あんまり弁解するのも変かなと思ったので、俺の補足はこのまま言葉にされずに終わりそうだった。
「あの、手……」
改札を抜けるときにはさすがに手を離したが、もう繋いでいなくても大丈夫かと心配になって見上げると
「ああ、すまない」
あっさりもう一度差し出される。やはり繋いでいたほうがいいかと握り直すと、前から来る人にやたらと凝視されているような落ち着かない感じがした。
「なんか……俺ら見られてませんか」
「170と180の男が手を繋いで歩いていれば、確かにいくらか人目は引くかもな」
「えっ」
「でもまあ、中二と中三のすることと思えばさして違和感はないんじゃないか」
一瞬引いた俺を見透かすように半端なフォローが入れられる。
「……そういう割り切り方ってアリすか」
俺のぼやきは聞こえなかったことにされたらしい。
そのまま、柳さんに手を引かれるままにあっちを曲がりこっちを曲がりしてしばらく歩いた。たまにあのコンビニがあるはずとか角に銀行があるはずとかを呟いているのを聞く限り、ネットか何かで目的地を探し、地図を丸暗記してきたらしい。さすがと思いながら疑う気もなく指示されるまま足を進める。少し向こうに緑のフェンスが見えてきた、と思うと同時に柳さんがぴたりと足を止めた。
繋いだ手がじっとりと汗で濡れてくる。表情にはあまり出ていないが、相当な緊張が窺い知れて、知らず俺の心臓まで早く打ち出した。二人して蝉の声を聞きながら歩道に立ち止まっていると
「あの、ちょっとすみません」
後ろから声をかけられ、何事かと振り向くと体の前で拝むように片手を立てた背の高い人が俺たちを避けて通ろうとしていた。邪魔だったかと慌てて体を引くより先に
「……教授?」
通りかかった彼は足を止め、柳さんの顔を見つめた。
教授って何だと思いつつ、ほぼ同じ高さにある顔をきょろきょろと見比べ知り合いかと焦る俺をよそに、柳さんが細い目をそれでも目一杯に見開く。
「……貞治!?」
呼ばれた名前を、俺はなんだか、ああやっぱり、という気持ちで聞いた。
どんなに必死に過去から逃げ続けていても、ちょっと足を緩めればこんなふうに、あっさり捕まってしまうものなんだ、というような。だがそういうふうに思えるのは俺が第三者だからのようで、柳さんは心の準備もろくに整っていないらしく驚愕を顔に浮かべ棒立ちに突っ立ったまま動かない。

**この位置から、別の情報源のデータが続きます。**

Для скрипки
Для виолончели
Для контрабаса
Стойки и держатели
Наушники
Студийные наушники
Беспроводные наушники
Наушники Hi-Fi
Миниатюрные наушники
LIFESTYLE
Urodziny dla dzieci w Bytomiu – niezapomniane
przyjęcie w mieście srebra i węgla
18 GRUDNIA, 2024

分厚い眼鏡をかけた、貞治と呼ばれた男は鈍感なのか無神経なのか、柳さんの反応を気にしたふうなく明るい笑みを浮かべた。
「よかった、やっぱり教授か! 懐かしいなあ、今日はどうしたんだい? やっぱり練習に?」
「あ、いや……」
咄嗟に言葉が出てこないらしい柳さんの手を強く握り締めて頑張れと伝える、その動作で俺の存在を思い出したらしく『貞治』サンはくると俺の方に顔を向けた。
繋いだ手を一瞬不思議そうに眺めてから、俺より大分高い位置にある顔を少し近づけて声をかけてくる。